After a cooldown period, the circuit enters a half-open state and allows a single probe request through. If the probe succeeds, the circuit closes and the provider is back in rotation. If it fails, the circuit stays open for another cooldown interval.

This means fallback chains respond instantly to outages — the first few failures trigger the circuit, and all subsequent requests skip the failing provider with zero added latency.

Detecting Fallbacks

When a fallback provider handles your request, the response includes additional headers:

Header	Description
`Floopy-Fallback-Used`	`true` if the response came from a non-primary provider
`Floopy-Provider`	The provider that actually handled the request (e.g., `anthropic`)
`Floopy-Model`	The model that actually generated the response (e.g., `claude-sonnet-4-6`)
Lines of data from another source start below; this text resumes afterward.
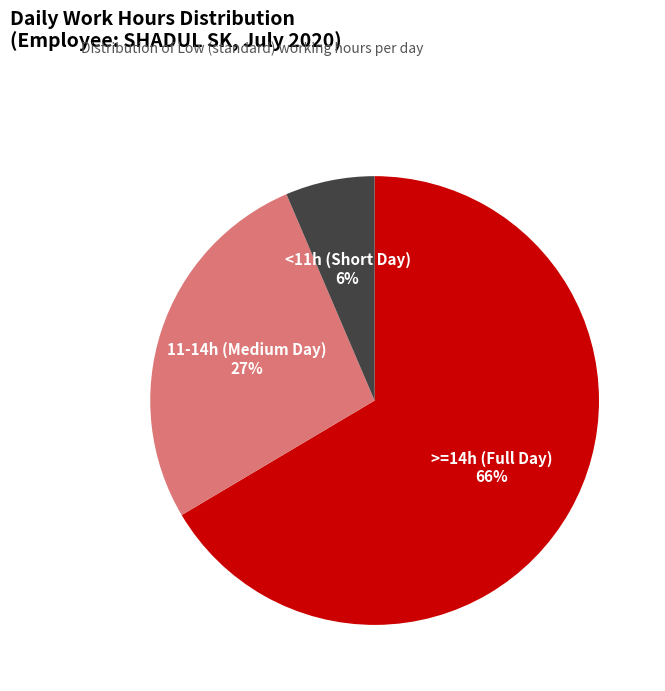

To the nearest percent, what is the combined percentage of <11h (Short Day) and >=14h (Full Day)?

73%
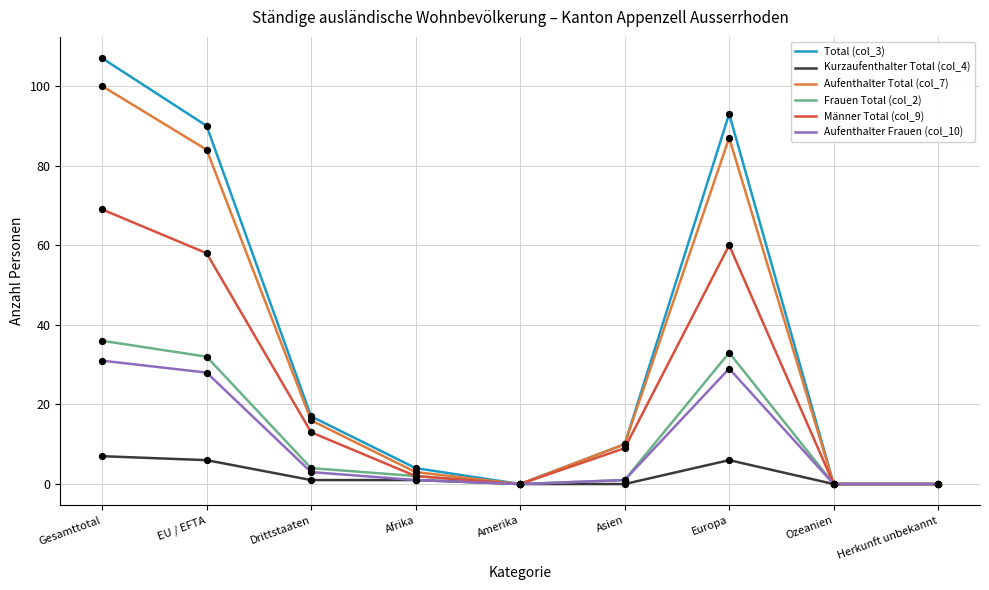

Which series has the largest range (max minus min)?

Total (col_3)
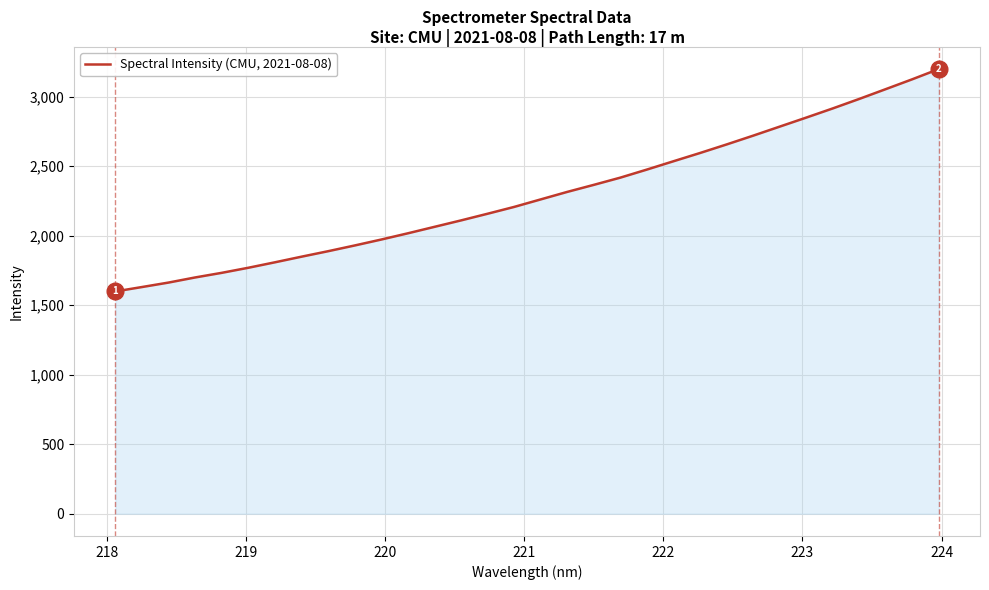

What is the difference between the maximum and minimum values?

1600.0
Use these headers to log which provider served each request and to monitor your fallback rate over time.

Best Practices

Order by preference. Put your fastest or cheapest provider first. Fallbacks are tried left to right, so the primary provider handles the majority of traffic under normal conditions.
Mix provider families. Using gpt-4o,claude-sonnet-4-6,gemini-2.5-pro gives you true redundancy across OpenAI, Anthropic, and Google. If you list three OpenAI models, a platform-wide OpenAI outage takes out your entire chain.
Monitor fallback rate. A rising fallback rate in the dashboard is an early signal that your primary provider is degraded, even before a full outage. Set up alerts to catch this.
Test your chain. Verify that your fallback models produce acceptable output quality for your use case. A fallback that returns poor results is worse than a clear error in many applications.
Combine with caching. Cached responses are returned before the fallback chain is evaluated. High cache hit rates reduce your exposure to provider failures.